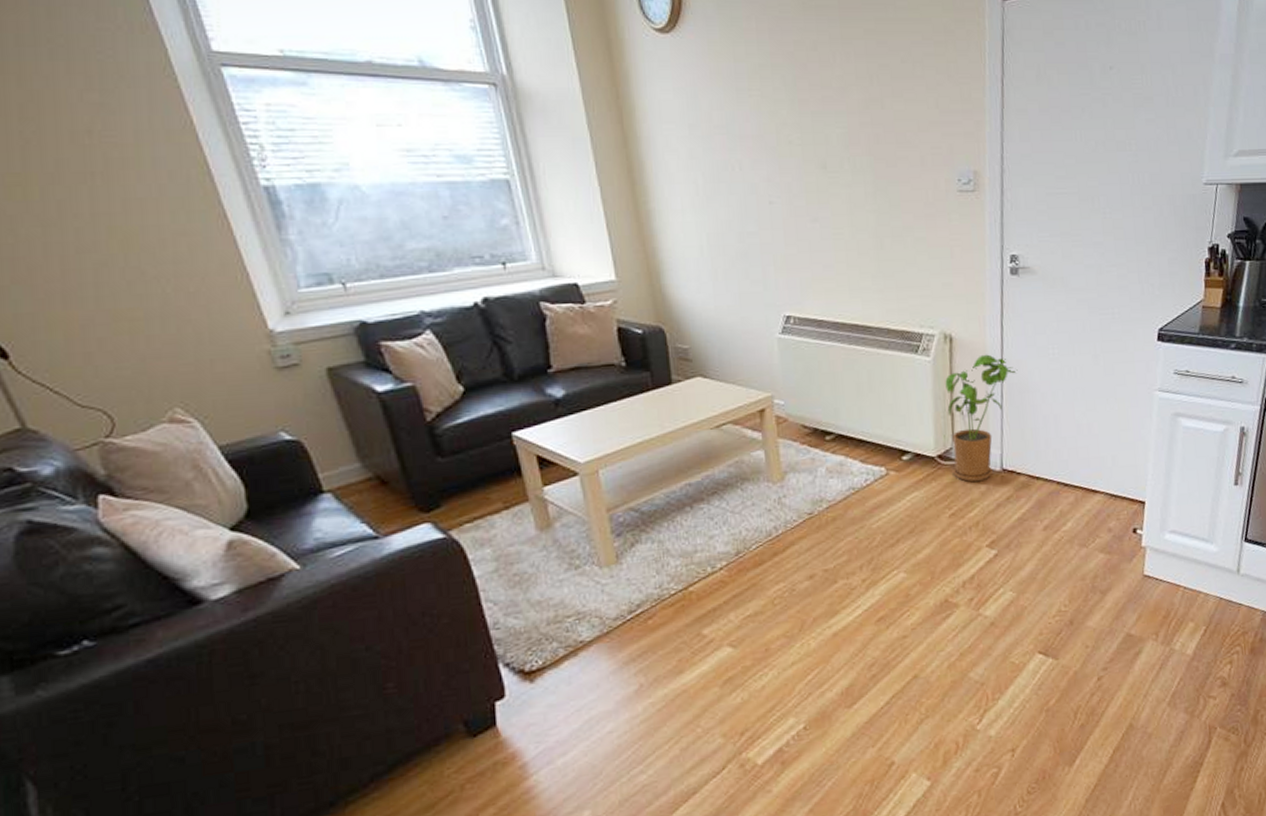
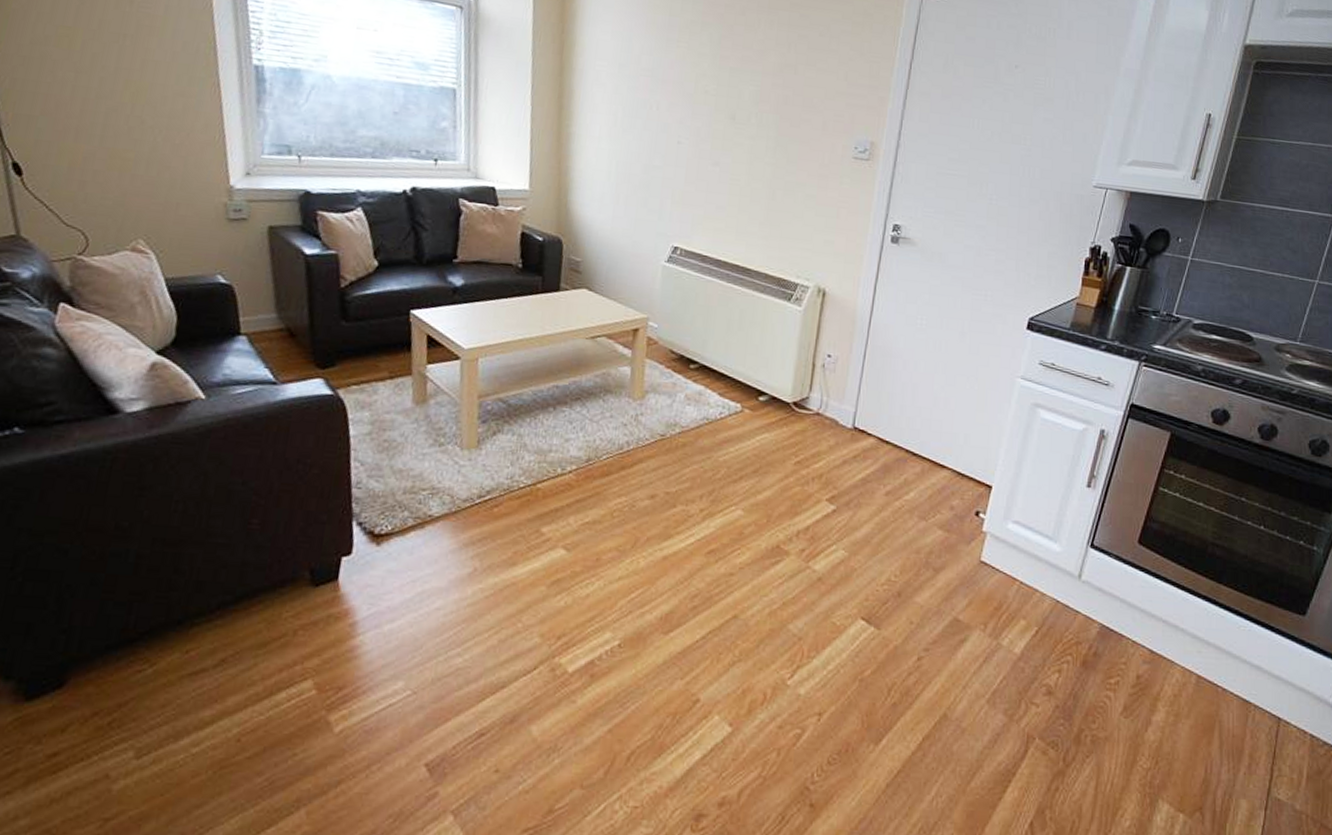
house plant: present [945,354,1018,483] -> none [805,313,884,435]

--------------------------------------------------

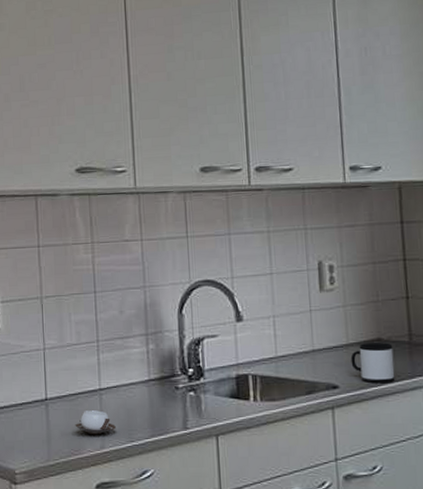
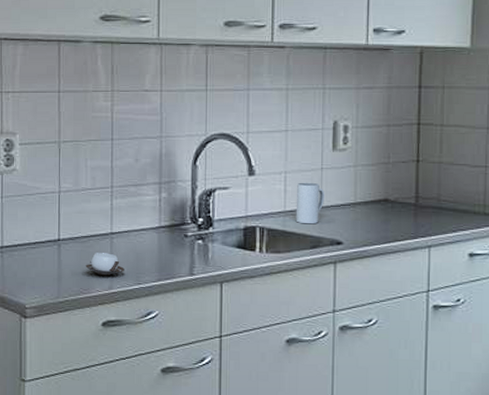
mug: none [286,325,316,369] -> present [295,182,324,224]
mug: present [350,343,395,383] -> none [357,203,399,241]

--------------------------------------------------

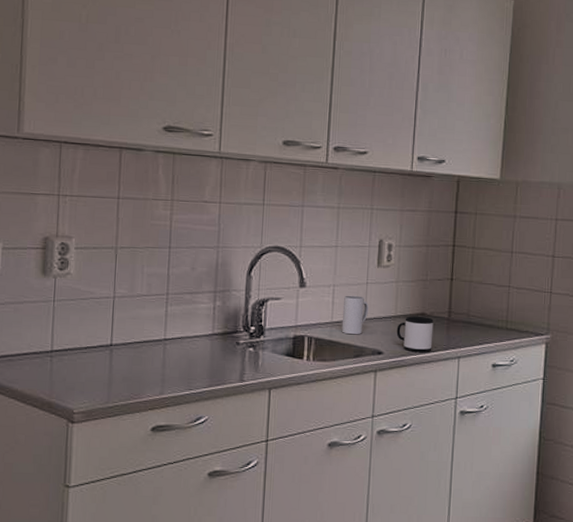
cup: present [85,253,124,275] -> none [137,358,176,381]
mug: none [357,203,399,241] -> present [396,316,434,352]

--------------------------------------------------

Your answer should consist only of the lines above between the line holding "cup: present [85,253,124,275]" and the line holding "mug: none [357,203,399,241]", inclusive, each transcribed exactly.

cup: present [85,253,124,275] -> none [137,358,176,381]
mug: none [357,203,399,241] -> present [396,316,434,352]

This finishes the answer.